小泉総理の靖国神社参拝を肯定する発言について

【記者】今日の予算委員会の質問で、靖国神社参拝について一部の人(A級戦犯)が気にいらないから参拝しないという考えはないという趣旨のことを言っていたが、それについての代表の考えは?

【菅】そのやりとりを直接聞いていませんので、それについてのコメントとして適当かどうかは別として、今のような答弁をされたとすれば、相変わらず小泉総理ははぐらかしの天才であり、本質をすりかえていると思います。私たちが問題にしているのは、たとえば日中間で国交回復をしたときに、先の戦争について日本国民全体が軍国主義で悪いという位置付けはしないと、つまり当時の軍国主義を主導した間違った指導者のもとで戦争が起きて、中国国民あるいは南北朝鮮の国民、また日本国民自身も大変な被害を被ったという位置付けをお互いが認める中で、二度とそういう間違った軍国主義的な戦争は起こさないと約束したのだと思うのです。

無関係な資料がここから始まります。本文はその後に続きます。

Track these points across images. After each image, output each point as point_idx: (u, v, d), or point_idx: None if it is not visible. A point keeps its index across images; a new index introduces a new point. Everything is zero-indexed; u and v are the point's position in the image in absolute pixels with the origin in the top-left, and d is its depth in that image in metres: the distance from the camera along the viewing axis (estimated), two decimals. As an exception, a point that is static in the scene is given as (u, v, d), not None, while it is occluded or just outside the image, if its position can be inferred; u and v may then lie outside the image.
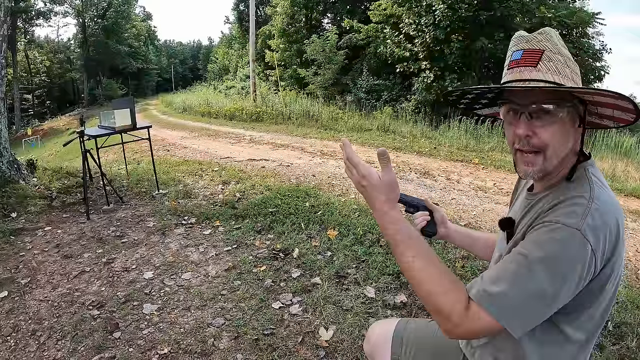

 そういう意味で日本はもともとそういう責任について曖昧にしてきたところもあります。戦前の日本の太平洋戦争や日中戦争に進んだ過程の中で、日本自身がみずからその責任を認めたというのは実は非常に少ないですが、あえて言えば東京裁判の結果そのものは国際的な裁判でいろいろな議論がありますが、少なくとも東京裁判の結果を受け入れたという形で戦争責任を認めたわけです。その象徴がA級戦犯と言われた当時の指導者に対する判決であったわけで、戦後の政府がこの判決を認めることで戦争責任を認めてきたというのが経緯です。靖国神社の問題というのは、そのA級戦犯の人たちが合祀されているところを、現政権の責任者である総理大臣、しかも総理大臣というのは国家の機関ですので、その総理大臣がお参りをするということは、結局戦争責任を認めてきたということと矛盾する、さらに言えば認めてきたことを場合によっては覆すような行動ではないかということになり、そういう行動をとるべきではないという意味で申し上げているわけです。別に気に入らない人がいるからとかいないからとか、個人的な感想で言っているわけではありません。私自身も靖国神社のそばを通ったときに何度かお参りしたことはあります。個人として神社があればお参りをするときにいろいろな人が奉られているということはあまり気にしませんが、少なくとも総理大臣という立場でそういった問題が指摘されているなかで、参拝するというのはその問題に関わる問題として総理大臣という立場で参拝するのはやめたほうがいいと申し上げているのです。